> What you should do: Repeat the data below in full. Pictures must not be part of the copy.

> Dataset content:
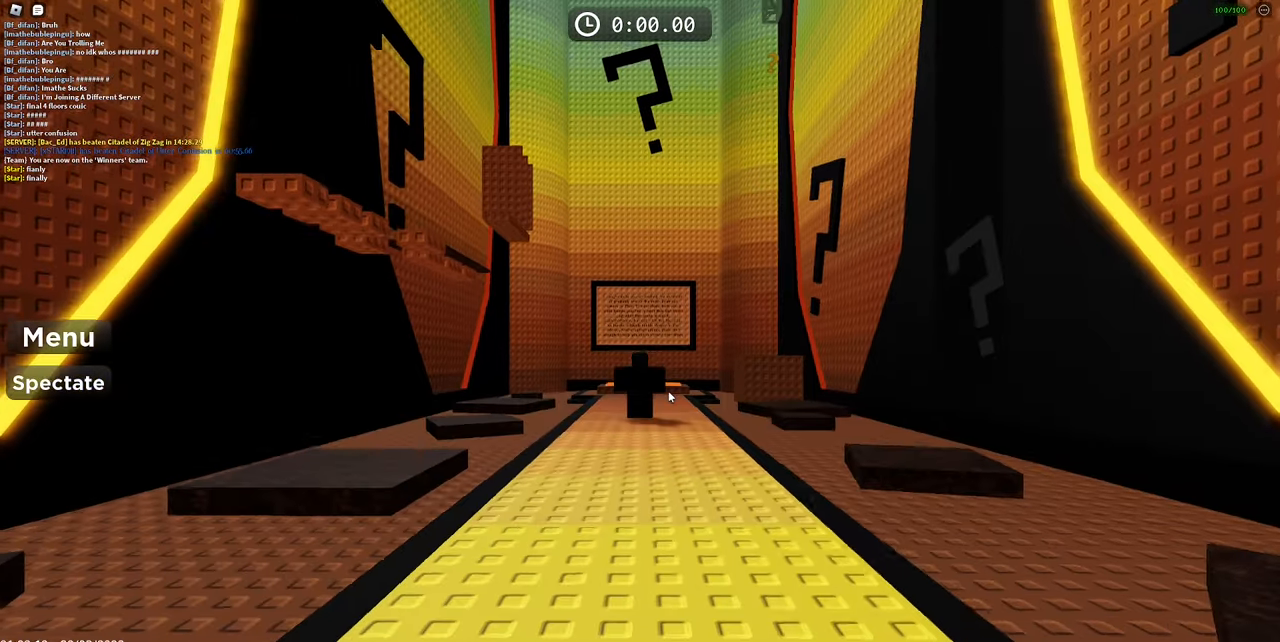
{"keys": [], "mouse": ["right"], "events": []}
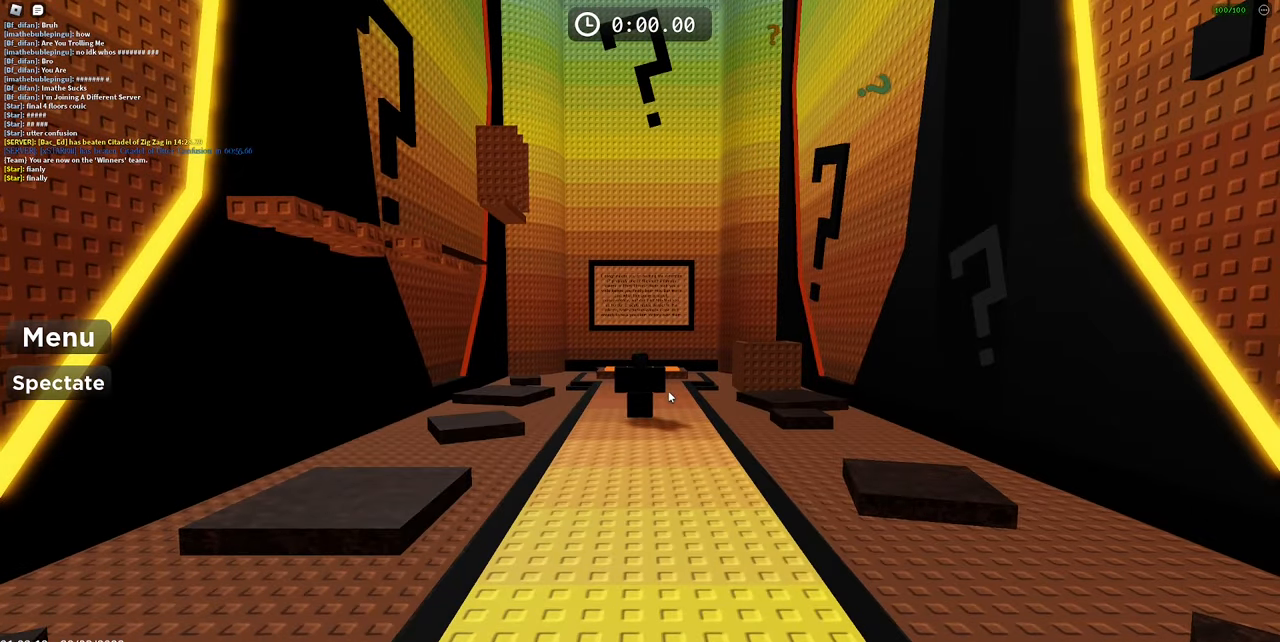
{"keys": [], "mouse": ["right"], "events": []}
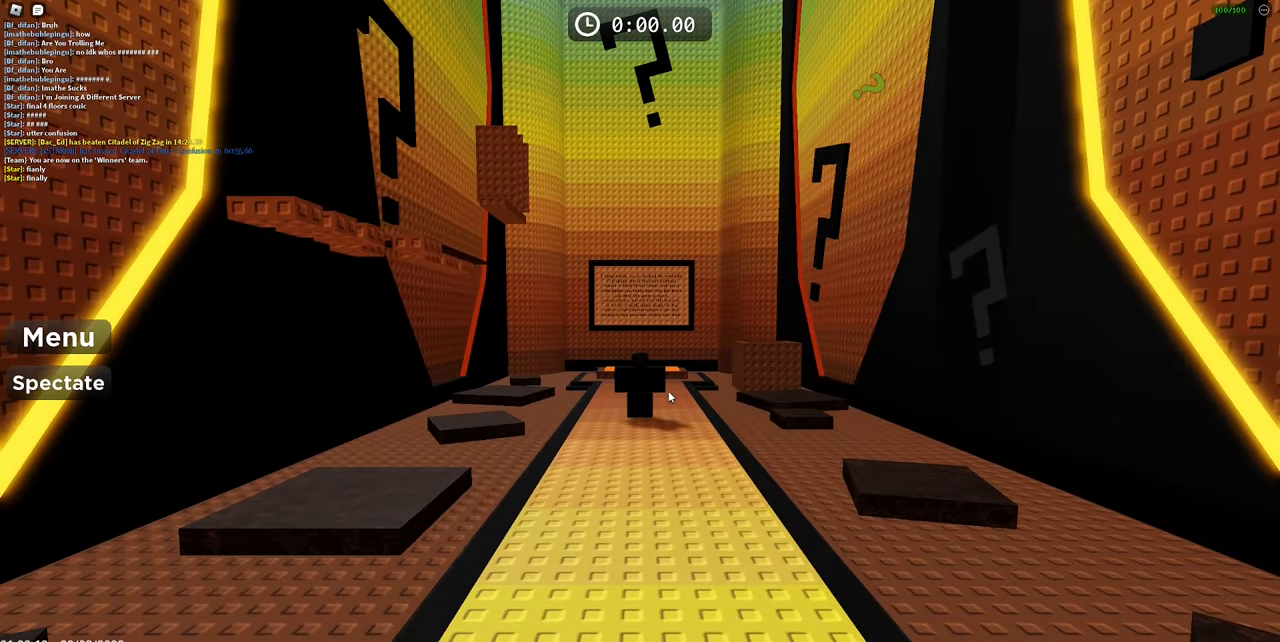
{"keys": [], "mouse": [], "events": [[100, "mouse_right", "up"]]}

> Solution to the problem:
{"keys": [], "mouse": ["right"], "events": []}
{"keys": [], "mouse": ["right"], "events": []}
{"keys": [], "mouse": [], "events": [[100, "mouse_right", "up"]]}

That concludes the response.